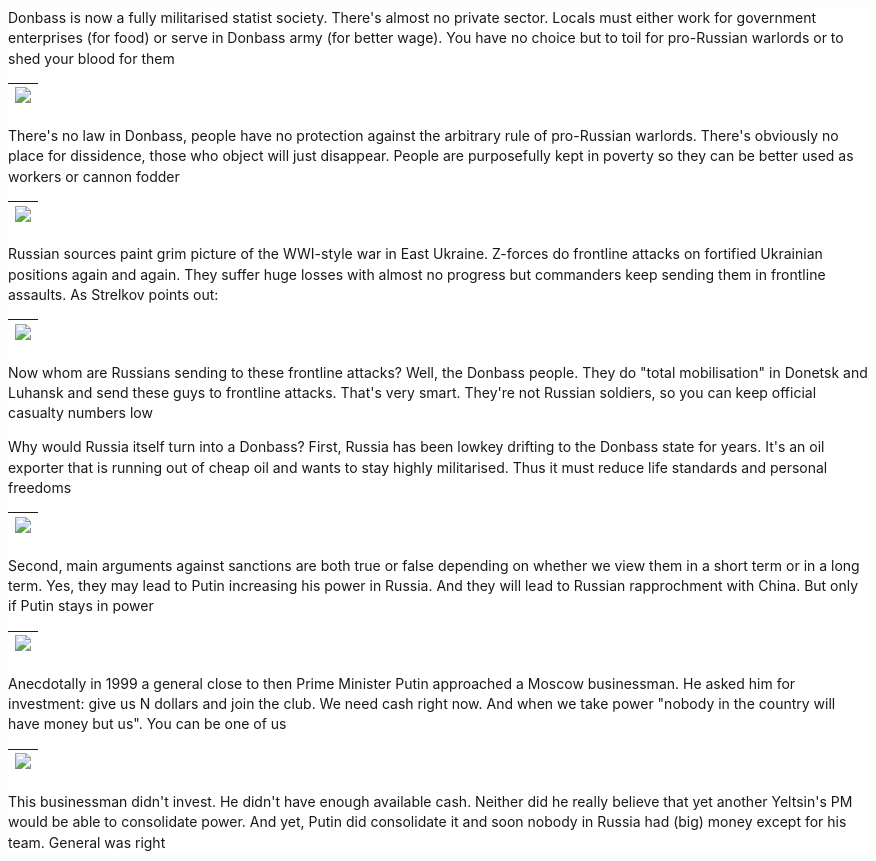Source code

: Donbass is now a fully militarised statist society. There's almost no private sector. Locals must either work for government enterprises (for food) or serve in Donbass army (for better wage). You have no choice but to toil for pro-Russian warlords or to shed your blood for them

| [![](https://pbs.twimg.com/media/FPR8i-bX0AYFt77.jpg)](https://pbs.twimg.com/media/FPR8i-bX0AYFt77.jpg) |
| :-: |

There's no law in Donbass, people have no protection against the arbitrary rule of pro-Russian warlords. There's obviously no place for dissidence, those who object will just disappear. People are purposefully kept in poverty so they can be better used as workers or cannon fodder

| [![](https://pbs.twimg.com/media/FPR8onSXwAEgren.jpg)](https://pbs.twimg.com/media/FPR8onSXwAEgren.jpg) |
| :-: |

Russian sources paint grim picture of the WWI-style war in East Ukraine. Z-forces do frontline attacks on fortified Ukrainian positions again and again. They suffer huge losses with almost no progress but commanders keep sending them in frontline assaults. As Strelkov points out:

| [![](https://pbs.twimg.com/media/FPR8uedWYAsr_H5.jpg)](https://pbs.twimg.com/media/FPR8uedWYAsr_H5.jpg) |
| :-: |

Now whom are Russians sending to these frontline attacks? Well, the Donbass people. They do "total mobilisation" in Donetsk and Luhansk and send these guys to frontline attacks. That's very smart. They're not Russian soldiers, so you can keep official casualty numbers low

Why would Russia itself turn into a Donbass? First, Russia has been lowkey drifting to the Donbass state for years. It's an oil exporter that is running out of cheap oil and wants to stay highly militarised. Thus it must reduce life standards and personal freedoms

| [![](https://pbs.twimg.com/media/FPSADuuX0AQSVx8.jpg)](https://pbs.twimg.com/media/FPSADuuX0AQSVx8.jpg) |
| :-: |

Second, main arguments against sanctions are both true or false depending on whether we view them in a short term or in a long term. Yes, they may lead to Putin increasing his power in Russia. And they will lead to Russian rapprochment with China. But only if Putin stays in power

| [![](https://pbs.twimg.com/media/FPSALHBXMAMRbhW.jpg)](https://pbs.twimg.com/media/FPSALHBXMAMRbhW.jpg) |
| :-: |

Anecdotally in 1999 a general close to then Prime Minister Putin approached a Moscow businessman. He asked him for investment: give us N dollars and join the club. We need cash right now. And when we take power "nobody in the country will have money but us". You can be one of us

| [![](https://pbs.twimg.com/media/FPSAepVXwAYLSRM.jpg)](https://pbs.twimg.com/media/FPSAepVXwAYLSRM.jpg) |
| :-: |

This businessman didn't invest. He didn't have enough available cash. Neither did he really believe that yet another Yeltsin's PM would be able to consolidate power. And yet, Putin did consolidate it and soon nobody in Russia had (big) money except for his team. General was right
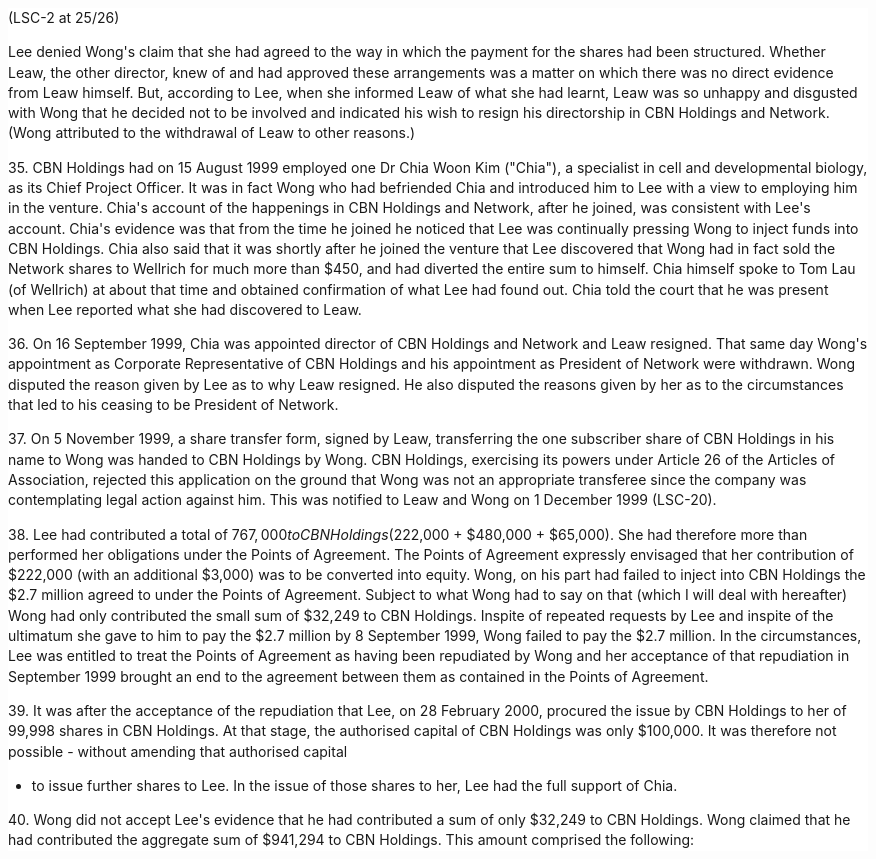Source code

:  (LSC-2 at 25/26) 

Lee denied Wong's claim that she had agreed to the way in which the payment for the shares had been structured. Whether Leaw, the other director, knew of and had approved these arrangements was a matter on which there was no direct evidence from Leaw himself. But, according to Lee, when she informed Leaw of what she had learnt, Leaw was so unhappy and disgusted with Wong that he decided not to be involved and indicated his wish to resign his directorship in CBN Holdings and Network. (Wong attributed to the withdrawal of Leaw to other reasons.) 

35\. CBN Holdings had on 15 August 1999 employed one Dr Chia Woon Kim ("Chia"), a specialist in cell and developmental biology, as its Chief Project Officer. It was in fact Wong who had befriended Chia and introduced him to Lee with a view to employing him in the venture. Chia's account of the happenings in CBN Holdings and Network, after he joined, was consistent with Lee's account. Chia's evidence was that from the time he joined he noticed that Lee was continually pressing Wong to inject funds into CBN Holdings. Chia also said that it was shortly after he joined the venture that Lee discovered that Wong had in fact sold the Network shares to Wellrich for much more than $450, and had diverted the entire sum to himself. Chia himself spoke to Tom Lau (of Wellrich) at about that time and obtained confirmation of what Lee had found out. Chia told the court that he was present when Lee reported what she had discovered to Leaw. 


36\. On 16 September 1999, Chia was appointed director of CBN Holdings and Network and Leaw resigned. That same day Wong's appointment as Corporate Representative of CBN Holdings and his appointment as President of Network were withdrawn. Wong disputed the reason given by Lee as to why Leaw resigned. He also disputed the reasons given by her as to the circumstances that led to his ceasing to be President of Network. 

37\. On 5 November 1999, a share transfer form, signed by Leaw, transferring the one subscriber share of CBN Holdings in his name to Wong was handed to CBN Holdings by Wong. CBN Holdings, exercising its powers under Article 26 of the Articles of Association, rejected this application on the ground that Wong was not an appropriate transferee since the company was contemplating legal action against him. This was notified to Leaw and Wong on 1 December 1999 (LSC-20). 

38\. Lee had contributed a total of $767,000 to CBN Holdings ($222,000 + $480,000 + $65,000). She had therefore more than performed her obligations under the Points of Agreement. The Points of Agreement expressly envisaged that her contribution of $222,000 (with an additional $3,000) was to be converted into equity. Wong, on his part had failed to inject into CBN Holdings the $2.7 million agreed to under the Points of Agreement. Subject to what Wong had to say on that (which I will deal with hereafter) Wong had only contributed the small sum of $32,249 to CBN Holdings. Inspite of repeated requests by Lee and inspite of the ultimatum she gave to him to pay the $2.7 million by 8 September 1999, Wong failed to pay the $2.7 million. In the circumstances, Lee was entitled to treat the Points of Agreement as having been repudiated by Wong and her acceptance of that repudiation in September 1999 brought an end to the agreement between them as contained in the Points of Agreement. 

39\. It was after the acceptance of the repudiation that Lee, on 28 February 2000, procured the issue by CBN Holdings to her of 99,998 shares in CBN Holdings. At that stage, the authorised capital of CBN Holdings was only $100,000. It was therefore not possible - without amending that authorised capital 

- to issue further shares to Lee. In the issue of those shares to her, Lee had the full support of Chia. 

40\. Wong did not accept Lee's evidence that he had contributed a sum of only $32,249 to CBN Holdings. Wong claimed that he had contributed the aggregate sum of $941,294 to CBN Holdings. This amount comprised the following:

◇ ◇ ◇

** To do **
Retype the entries above exactly. Stop after the line containing "There's no law", and omit the pictures.

** Response below **
Source code

: Donbass is now a fully militarised statist society. There's almost no private sector. Locals must either work for government enterprises (for food) or serve in Donbass army (for better wage). You have no choice but to toil for pro-Russian warlords or to shed your blood for them

| [![](https://pbs.twimg.com/media/FPR8i-bX0AYFt77.jpg)](https://pbs.twimg.com/media/FPR8i-bX0AYFt77.jpg) |
| :-: |

There's no law in Donbass, people have no protection against the arbitrary rule of pro-Russian warlords. There's obviously no place for dissidence, those who object will just disappear. People are purposefully kept in poverty so they can be better used as workers or cannon fodder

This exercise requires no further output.